- _Text shown_:

+++

Restructuring is the Only Short-Term Plan for the Company

As the retail industry is moving towards modernization, the industry trends are also shifting their focus towards increased efficiency and productivity. Moreover, the intense competition in the electronic retail industry is shrinking profit margins of the companies, which has prompted them to substantially reduce their operating costs to increase margins. RadioShack, one of the leading electronic retailers, has found it difficult to increase its sales and reduce its operating costs over the last few years. The company reported decreased net sales and operating revenues over the last few years, which resulted in losses due to comparably higher operating costs during the period.

RadioShack needs to control the cost in order to increase its profitability and shareholder value in the long-run. The company announced to close as many as 1,100 of its stores in March, which is constrained by the credit agreements. The closure of these planned 1,100 stores could substantially reduce the operating costs of the company by eliminating unprofitable stores from the company books. However, this decision is somewhat hindered by the company credit policies which state that the company could not close more than 200 stores in a single calendar year. This will impact the company's ability to decrease its operating costs in order to improve its profitability and increase its operational efficiency. The table below shows some key expenses as percentage of revenues over the last two years - the trend is not encouraging for the company.

+++

- _Data shown_:
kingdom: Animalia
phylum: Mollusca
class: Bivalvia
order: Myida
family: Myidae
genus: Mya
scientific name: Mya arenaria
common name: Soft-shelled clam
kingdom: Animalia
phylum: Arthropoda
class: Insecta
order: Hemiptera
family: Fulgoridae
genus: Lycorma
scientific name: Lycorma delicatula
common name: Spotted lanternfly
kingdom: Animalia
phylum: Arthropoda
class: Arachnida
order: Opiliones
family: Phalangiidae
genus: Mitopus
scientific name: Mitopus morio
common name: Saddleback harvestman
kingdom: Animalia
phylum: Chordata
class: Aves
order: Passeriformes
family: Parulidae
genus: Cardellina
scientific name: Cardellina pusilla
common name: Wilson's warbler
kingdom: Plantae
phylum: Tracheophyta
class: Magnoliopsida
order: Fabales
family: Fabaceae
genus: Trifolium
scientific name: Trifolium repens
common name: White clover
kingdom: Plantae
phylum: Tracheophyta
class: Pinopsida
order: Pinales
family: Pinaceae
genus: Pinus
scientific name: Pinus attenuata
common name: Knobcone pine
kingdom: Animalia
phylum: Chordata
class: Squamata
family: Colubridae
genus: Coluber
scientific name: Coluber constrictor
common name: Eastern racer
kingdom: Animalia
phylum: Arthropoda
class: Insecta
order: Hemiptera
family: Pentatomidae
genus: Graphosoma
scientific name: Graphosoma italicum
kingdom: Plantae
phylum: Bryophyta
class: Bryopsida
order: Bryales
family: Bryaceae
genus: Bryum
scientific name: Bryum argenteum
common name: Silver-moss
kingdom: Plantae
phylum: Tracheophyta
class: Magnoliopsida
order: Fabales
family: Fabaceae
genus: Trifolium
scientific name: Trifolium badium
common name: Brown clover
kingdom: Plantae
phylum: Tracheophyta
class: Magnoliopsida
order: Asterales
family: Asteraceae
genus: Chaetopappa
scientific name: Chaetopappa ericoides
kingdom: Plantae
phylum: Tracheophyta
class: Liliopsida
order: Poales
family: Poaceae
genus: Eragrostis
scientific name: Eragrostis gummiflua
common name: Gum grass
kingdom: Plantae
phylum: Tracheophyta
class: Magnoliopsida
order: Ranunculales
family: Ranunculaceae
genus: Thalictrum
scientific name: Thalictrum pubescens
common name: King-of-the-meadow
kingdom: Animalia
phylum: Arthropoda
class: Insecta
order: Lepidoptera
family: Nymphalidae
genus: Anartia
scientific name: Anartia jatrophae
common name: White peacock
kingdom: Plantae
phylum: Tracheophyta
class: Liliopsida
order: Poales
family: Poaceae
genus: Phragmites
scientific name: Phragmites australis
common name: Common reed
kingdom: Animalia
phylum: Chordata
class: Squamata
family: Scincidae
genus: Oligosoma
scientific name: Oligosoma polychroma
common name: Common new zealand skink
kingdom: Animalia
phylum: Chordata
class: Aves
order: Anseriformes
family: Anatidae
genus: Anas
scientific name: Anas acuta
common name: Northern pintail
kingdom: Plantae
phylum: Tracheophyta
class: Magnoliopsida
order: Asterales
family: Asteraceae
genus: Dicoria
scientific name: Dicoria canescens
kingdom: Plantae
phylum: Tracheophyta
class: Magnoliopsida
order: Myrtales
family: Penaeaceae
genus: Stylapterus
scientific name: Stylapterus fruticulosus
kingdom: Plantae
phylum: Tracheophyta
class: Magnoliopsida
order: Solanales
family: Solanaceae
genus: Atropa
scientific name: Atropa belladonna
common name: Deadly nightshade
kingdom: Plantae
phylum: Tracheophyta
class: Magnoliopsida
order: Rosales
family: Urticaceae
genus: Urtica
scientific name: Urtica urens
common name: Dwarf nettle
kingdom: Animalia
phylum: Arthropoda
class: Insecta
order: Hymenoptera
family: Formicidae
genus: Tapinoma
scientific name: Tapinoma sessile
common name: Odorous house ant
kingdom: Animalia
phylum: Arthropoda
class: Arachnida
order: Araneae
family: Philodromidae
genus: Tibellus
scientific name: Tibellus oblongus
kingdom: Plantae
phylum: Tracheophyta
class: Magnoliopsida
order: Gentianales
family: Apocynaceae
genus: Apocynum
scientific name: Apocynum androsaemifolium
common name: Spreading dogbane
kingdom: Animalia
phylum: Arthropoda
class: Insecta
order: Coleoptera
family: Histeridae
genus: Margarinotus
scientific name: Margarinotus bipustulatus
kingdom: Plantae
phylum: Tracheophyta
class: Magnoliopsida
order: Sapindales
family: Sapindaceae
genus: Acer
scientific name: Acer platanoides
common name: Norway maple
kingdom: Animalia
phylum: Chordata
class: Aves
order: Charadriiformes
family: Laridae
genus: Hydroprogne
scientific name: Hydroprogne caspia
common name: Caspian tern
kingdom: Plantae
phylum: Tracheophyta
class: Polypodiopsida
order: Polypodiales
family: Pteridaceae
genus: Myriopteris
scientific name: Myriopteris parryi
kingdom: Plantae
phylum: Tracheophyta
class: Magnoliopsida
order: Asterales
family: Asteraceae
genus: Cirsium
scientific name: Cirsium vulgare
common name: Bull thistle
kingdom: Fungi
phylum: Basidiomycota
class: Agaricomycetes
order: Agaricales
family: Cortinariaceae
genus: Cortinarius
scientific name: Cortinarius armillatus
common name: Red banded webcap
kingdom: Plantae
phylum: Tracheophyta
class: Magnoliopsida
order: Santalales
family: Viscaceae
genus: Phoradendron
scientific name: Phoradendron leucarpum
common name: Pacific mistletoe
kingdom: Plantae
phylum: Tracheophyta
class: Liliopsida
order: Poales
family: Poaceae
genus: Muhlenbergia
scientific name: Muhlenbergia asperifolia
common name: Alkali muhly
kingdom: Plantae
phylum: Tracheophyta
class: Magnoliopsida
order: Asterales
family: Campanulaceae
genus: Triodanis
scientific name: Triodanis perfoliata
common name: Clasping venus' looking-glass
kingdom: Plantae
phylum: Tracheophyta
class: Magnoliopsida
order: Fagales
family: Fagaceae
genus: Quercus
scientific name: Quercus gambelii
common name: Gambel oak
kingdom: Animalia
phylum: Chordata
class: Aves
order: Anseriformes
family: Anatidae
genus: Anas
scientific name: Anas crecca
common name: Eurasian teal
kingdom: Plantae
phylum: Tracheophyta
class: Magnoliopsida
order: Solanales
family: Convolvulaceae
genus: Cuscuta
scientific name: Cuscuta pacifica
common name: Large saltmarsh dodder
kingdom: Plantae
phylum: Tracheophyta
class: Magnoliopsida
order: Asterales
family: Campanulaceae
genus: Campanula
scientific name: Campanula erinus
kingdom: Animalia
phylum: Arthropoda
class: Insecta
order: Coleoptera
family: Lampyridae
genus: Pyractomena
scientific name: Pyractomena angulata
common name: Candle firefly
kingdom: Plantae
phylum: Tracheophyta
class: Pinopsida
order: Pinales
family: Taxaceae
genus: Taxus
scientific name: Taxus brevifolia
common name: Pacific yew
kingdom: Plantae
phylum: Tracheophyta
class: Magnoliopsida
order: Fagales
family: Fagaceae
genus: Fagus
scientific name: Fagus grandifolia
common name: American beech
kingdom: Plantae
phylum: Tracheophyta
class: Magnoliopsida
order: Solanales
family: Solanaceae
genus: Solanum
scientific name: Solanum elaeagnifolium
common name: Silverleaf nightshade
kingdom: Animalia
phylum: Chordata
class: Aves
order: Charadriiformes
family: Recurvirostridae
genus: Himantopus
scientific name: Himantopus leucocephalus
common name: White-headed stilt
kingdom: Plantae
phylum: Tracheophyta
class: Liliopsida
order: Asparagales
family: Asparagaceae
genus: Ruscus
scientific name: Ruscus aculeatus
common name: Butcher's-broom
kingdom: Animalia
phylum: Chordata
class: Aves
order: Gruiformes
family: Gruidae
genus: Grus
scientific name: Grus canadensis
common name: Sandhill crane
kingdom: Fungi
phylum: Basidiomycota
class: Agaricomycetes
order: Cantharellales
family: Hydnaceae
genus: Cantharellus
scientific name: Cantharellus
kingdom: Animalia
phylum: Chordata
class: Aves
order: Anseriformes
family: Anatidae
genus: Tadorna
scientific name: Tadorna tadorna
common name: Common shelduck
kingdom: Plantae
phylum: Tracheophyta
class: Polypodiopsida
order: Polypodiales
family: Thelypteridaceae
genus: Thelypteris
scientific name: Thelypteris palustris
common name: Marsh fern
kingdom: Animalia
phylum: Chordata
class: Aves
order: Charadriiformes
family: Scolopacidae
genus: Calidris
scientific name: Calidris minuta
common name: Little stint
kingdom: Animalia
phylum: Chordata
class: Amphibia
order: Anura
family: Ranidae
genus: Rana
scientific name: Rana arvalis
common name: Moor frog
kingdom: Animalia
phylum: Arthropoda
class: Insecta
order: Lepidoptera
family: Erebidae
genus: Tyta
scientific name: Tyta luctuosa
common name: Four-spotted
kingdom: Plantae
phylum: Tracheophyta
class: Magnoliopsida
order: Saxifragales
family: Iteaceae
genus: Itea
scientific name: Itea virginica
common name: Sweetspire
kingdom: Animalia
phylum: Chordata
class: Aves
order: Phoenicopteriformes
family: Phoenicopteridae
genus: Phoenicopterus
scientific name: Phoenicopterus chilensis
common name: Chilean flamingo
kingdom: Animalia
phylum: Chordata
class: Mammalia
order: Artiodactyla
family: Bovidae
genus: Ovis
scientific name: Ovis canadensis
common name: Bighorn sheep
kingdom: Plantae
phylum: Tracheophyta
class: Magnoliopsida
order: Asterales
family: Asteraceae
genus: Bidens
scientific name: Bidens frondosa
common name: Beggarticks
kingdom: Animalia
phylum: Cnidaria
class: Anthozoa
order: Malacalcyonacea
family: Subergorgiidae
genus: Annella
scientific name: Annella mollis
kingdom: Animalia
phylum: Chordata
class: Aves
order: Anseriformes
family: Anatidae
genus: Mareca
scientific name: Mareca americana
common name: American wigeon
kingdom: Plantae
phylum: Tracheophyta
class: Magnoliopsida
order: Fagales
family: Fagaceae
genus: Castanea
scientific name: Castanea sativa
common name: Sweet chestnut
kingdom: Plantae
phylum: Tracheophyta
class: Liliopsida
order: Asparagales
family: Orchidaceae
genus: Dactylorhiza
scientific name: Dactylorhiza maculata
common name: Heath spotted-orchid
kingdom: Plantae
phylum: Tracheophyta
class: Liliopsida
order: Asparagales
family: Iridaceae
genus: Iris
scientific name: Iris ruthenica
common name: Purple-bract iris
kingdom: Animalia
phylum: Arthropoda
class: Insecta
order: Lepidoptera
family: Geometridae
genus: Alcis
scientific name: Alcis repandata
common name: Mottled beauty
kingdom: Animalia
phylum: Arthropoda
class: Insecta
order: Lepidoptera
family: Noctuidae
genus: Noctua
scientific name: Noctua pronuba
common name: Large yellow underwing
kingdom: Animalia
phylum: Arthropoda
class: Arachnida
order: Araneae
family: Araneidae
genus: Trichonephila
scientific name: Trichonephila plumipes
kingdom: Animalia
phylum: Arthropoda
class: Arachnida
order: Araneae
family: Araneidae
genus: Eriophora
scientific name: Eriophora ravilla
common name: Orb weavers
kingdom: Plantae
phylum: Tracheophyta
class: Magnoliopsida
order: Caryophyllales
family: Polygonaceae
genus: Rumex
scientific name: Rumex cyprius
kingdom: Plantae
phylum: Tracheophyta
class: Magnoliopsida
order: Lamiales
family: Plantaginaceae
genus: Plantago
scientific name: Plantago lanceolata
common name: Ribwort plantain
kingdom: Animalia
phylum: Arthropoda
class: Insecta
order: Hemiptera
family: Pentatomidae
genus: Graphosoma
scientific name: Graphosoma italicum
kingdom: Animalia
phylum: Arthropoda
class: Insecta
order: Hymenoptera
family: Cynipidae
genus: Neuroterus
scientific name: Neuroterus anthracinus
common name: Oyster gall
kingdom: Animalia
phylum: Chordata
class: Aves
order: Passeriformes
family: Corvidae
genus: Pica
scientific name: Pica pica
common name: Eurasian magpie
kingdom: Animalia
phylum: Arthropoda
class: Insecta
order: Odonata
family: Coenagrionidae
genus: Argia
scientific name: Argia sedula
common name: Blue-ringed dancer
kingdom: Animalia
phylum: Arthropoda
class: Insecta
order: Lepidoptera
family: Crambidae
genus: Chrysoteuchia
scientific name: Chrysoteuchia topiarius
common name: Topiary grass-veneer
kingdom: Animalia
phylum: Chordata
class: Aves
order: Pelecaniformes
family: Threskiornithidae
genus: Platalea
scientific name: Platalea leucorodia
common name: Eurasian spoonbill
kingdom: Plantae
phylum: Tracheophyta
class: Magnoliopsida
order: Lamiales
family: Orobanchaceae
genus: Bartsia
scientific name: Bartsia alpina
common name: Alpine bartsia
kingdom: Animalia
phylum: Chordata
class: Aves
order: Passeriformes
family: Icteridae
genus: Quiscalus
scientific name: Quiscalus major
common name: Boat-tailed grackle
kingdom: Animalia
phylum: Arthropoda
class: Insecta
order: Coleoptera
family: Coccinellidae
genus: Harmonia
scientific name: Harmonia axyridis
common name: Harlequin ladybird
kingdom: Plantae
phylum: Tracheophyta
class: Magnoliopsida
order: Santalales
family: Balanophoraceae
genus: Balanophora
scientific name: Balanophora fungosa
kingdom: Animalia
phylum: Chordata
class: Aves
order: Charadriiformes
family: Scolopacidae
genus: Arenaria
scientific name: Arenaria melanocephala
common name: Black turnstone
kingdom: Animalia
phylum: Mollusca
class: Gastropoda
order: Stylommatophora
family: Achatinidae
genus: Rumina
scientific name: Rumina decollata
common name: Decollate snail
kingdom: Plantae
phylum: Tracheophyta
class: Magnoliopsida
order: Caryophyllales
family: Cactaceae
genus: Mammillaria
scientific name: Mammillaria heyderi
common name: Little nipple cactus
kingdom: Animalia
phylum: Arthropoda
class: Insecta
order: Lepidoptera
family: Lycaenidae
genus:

+++

- _Tasks to perform_:
1. Decide whether each statement below agrees with the RadioShack text, answering yes or no and quoting the words of the text that decide it.
(a) RadioShack announced that it would close as many as 1,100 of its stores in March.
(b) The company's credit policies allow it to close up to 500 stores in a single calendar year.
(c) The company reported increased net sales over the last few years.
2. Reproduce the part of the RadioShack text that begins at the words "Restructuring is the" and ends after the words "during the period.".
3. Answer these questions from the RadioShack text.
(a) Toward what are industry trends shifting their focus?
(b) What is shrinking the profit margins of the companies?
(c) What is the largest number of stores the company may close in a single calendar year under its credit policies?

- _Solutions to each task_:
1.
(a) Yes: "The company announced to close as many as 1,100 of its stores in March"
(b) No: "the company could not close more than 200 stores in a single calendar year"
(c) No: "The company reported decreased net sales and operating revenues over the last few years"

2.
Restructuring is the Only Short-Term Plan for the Company

As the retail industry is moving towards modernization, the industry trends are also shifting their focus towards increased efficiency and productivity. Moreover, the intense competition in the electronic retail industry is shrinking profit margins of the companies, which has prompted them to substantially reduce their operating costs to increase margins. RadioShack, one of the leading electronic retailers, has found it difficult to increase its sales and reduce its operating costs over the last few years. The company reported decreased net sales and operating revenues over the last few years, which resulted in losses due to comparably higher operating costs during the period.

3.
(a) Increased efficiency and productivity.
(b) The intense competition in the electronic retail industry.
(c) 200.